Center wavelength: 400nm +- 10nm

Center wavelength: 550nm +- 10nm

The filters are available (Knights Optical, UK) in a range of diameters. The largest available 50mm diameter was chosen in order to support a large lens diameter. Given the low light energy collected across a narrow 20nm band, a large collecting area will maximise the opportunity for short exposure times. A 50mm prime lens (1:1.8) was chosen mainly because it allowed the filters to sit on the lip in the front of the 52mm thread.

50mm Canon prime lens and 8 selected filters from 350nm to 690nm center wavelength.

Example 1

The following photograph is an unmodified image off the camera (Canon 5D Mk III) of an approximately 1m wide rock with vaguely visible vertical lines (clearer in real life with particular sun illumination).

The following are 6 of the photographs (converted to grey scale) from 400nm to 650nm. The 350nm and 690nm photographs are excluded since they received so little energy and were essentially black + noise. The lens was set to manual focus because the method by which the filters were attached to the lens could fall out during the automatic focus action. The ISO on the camera was set to a relatively high 1600, an average aperture of 5.6 and exposure times limited to 2 seconds although in reality the exposure times were mostly under 1/2 second. Since the histogram of each image tended to occupy a limited portion of the available dynamic range, the images have also been level adjusted to spread the histogram over the entire grey scale range.


450nm (blue)

500nm (green)

550nm (yellow)


650nm (red)

Vertical "painted" lines are visible in the yellow range while totally absent towards the red end of the spectrum. Enhancing these lines may be achieved by treating the 650nm image as a background/ambient image and subtracting it from the 500nm or 550nm images. The the result of this is shown below. The 11 or 12 vertical lines revealed were not readily observed by other techniques.

Example 2

The following is the RGB image from the camera for this second example. Note this was taken at a different time and position and as such the region of interest in the filtered images is larger and to the right of this RGB photograph.
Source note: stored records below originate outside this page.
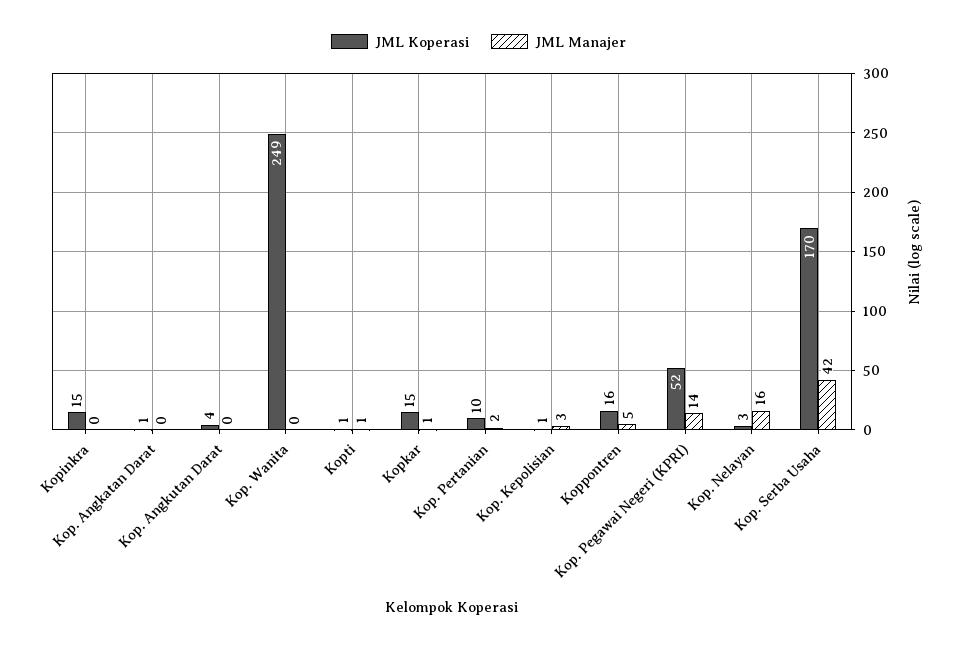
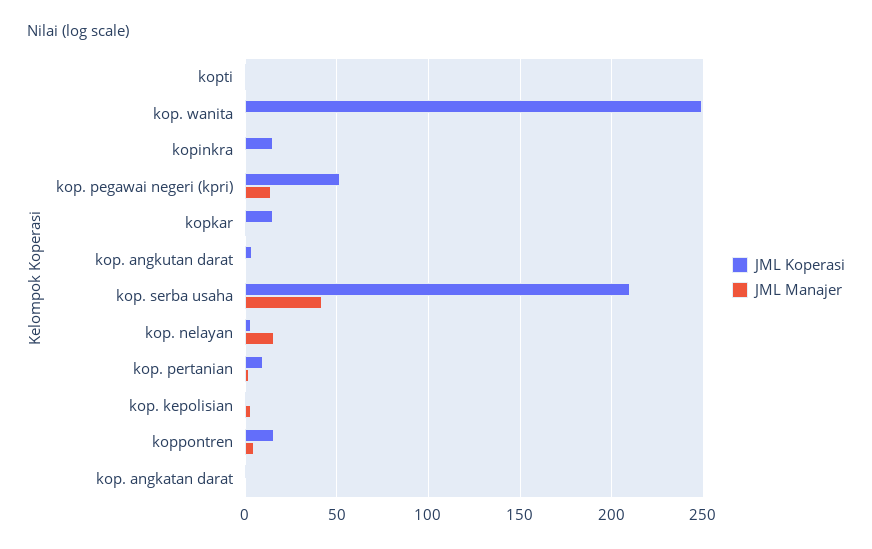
  {
    "JML Koperasi": {
      "Kopinkra": 15,
      "Kop. Angkatan Darat": 1,
      "Kop. Angkutan Darat": 4,
      "Kop. Wanita": 249,
      "Kopti": 1,
      "Kopkar": 15,
      "Kop. Pertanian": 10,
      "Kop. Kepolisian": 1,
      "Koppontren": 16,
      "Kop. Pegawai Negeri (KPRI)": 52,
      "Kop. Nelayan": 3,
-     "Kop. Serba Usaha": 170
+     "Kop. Serba Usaha": 210
    },
    "JML Manajer": {
      "Kopinkra": 0,
      "Kop. Angkatan Darat": 0,
      "Kop. Angkutan Darat": 0,
      "Kop. Wanita": 0,
      "Kopti": 1,
      "Kopkar": 1,
      "Kop. Pertanian": 2,
      "Kop. Kepolisian": 3,
      "Koppontren": 5,
      "Kop. Pegawai Negeri (KPRI)": 14,
      "Kop. Nelayan": 16,
      "Kop. Serba Usaha": 42
    }
  }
As in example 1, the following are 6 of the filtered photographs (converted to grey scale) from 400nm to 650nm and histogram equalised.


450nm (blue)

500nm (green)

550nm (yellow)


650nm (red)

The composite image below is the 500nm band with the 600nm band subtracted.

A composite image of the 500nm band subtracted from the 600nm band.
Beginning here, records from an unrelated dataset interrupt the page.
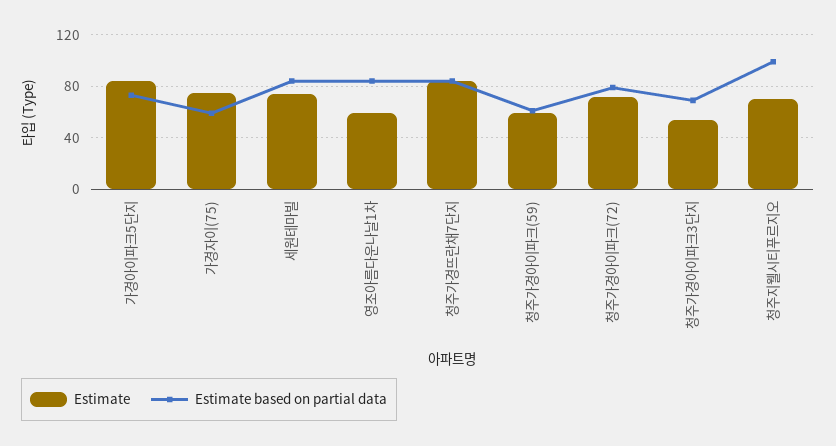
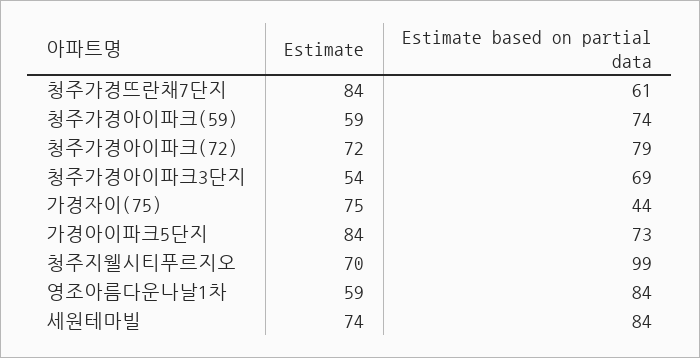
  {
    "Estimate": {
      "가경아이파크5단지": 84,
      "가경자이(75)": 75,
      "세원테마빌": 74,
      "영조아름다운나날1차": 59,
      "청주가경뜨란채7단지": 84,
      "청주가경아이파크(59)": 59,
      "청주가경아이파크(72)": 72,
      "청주가경아이파크3단지": 54,
      "청주지웰시티푸르지오": 70
    },
    "Estimate based on partial data": {
      "가경아이파크5단지": 73,
-     "가경자이(75)": 60,
+     "가경자이(75)": 44,
      "세원테마빌": 84,
      "영조아름다운나날1차": 84,
-     "청주가경뜨란채7단지": 85,
+     "청주가경뜨란채7단지": 61,
-     "청주가경아이파크(59)": 60,
+     "청주가경아이파크(59)": 74,
      "청주가경아이파크(72)": 79,
      "청주가경아이파크3단지": 69,
      "청주지웰시티푸르지오": 99
    }
  }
False colour image of the difference between the 400nm image and the product of the 550nm image and 500nm image.

The approach would seem to show promise. While the examples presented are not exciting demonstrations of revealed rock art (due to the nature of the site for this first test), they do show that hitherto hidden or hard to see features can be made visible.

Future work

  • The 50nm sampling across the wavelength range should be reduced to 25nm steps, the filters are available in 10nm increments. This would give further scope for isolating any strong reflectance peaks, at the moment each filter is widely separated from its neighbours so there is significant missing wavelength data.
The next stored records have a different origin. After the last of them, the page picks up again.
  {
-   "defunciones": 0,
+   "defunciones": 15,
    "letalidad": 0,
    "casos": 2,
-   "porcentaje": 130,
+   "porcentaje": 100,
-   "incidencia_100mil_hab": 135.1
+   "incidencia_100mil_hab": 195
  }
    Too separated filter bands.

  • An automated and faster means is required for swapping filters. This would reduce the risk of bumping the camera or accidentally adjusting the lens focus inherent in the current manual approach. The time frame to acquire the filters for this exercise precluded the design of an more efficient filter system.

  • The filters at the extreme ends of the visible range (350nm and 690nm) yielded no image. This was perhaps partly due to the wavelength response of the camera CCD being reduced at those extremes and also because none of the test samples were able to be captured in bright sun light. It should also be noted that at the low wavelength range the filters peak transmittance is only 25% and for the rest of the wavelengths between 50% and 75% transmittance. If the final filter management system placed constraints on the number of filters then the range from 400 to 650 is likely to be optimal.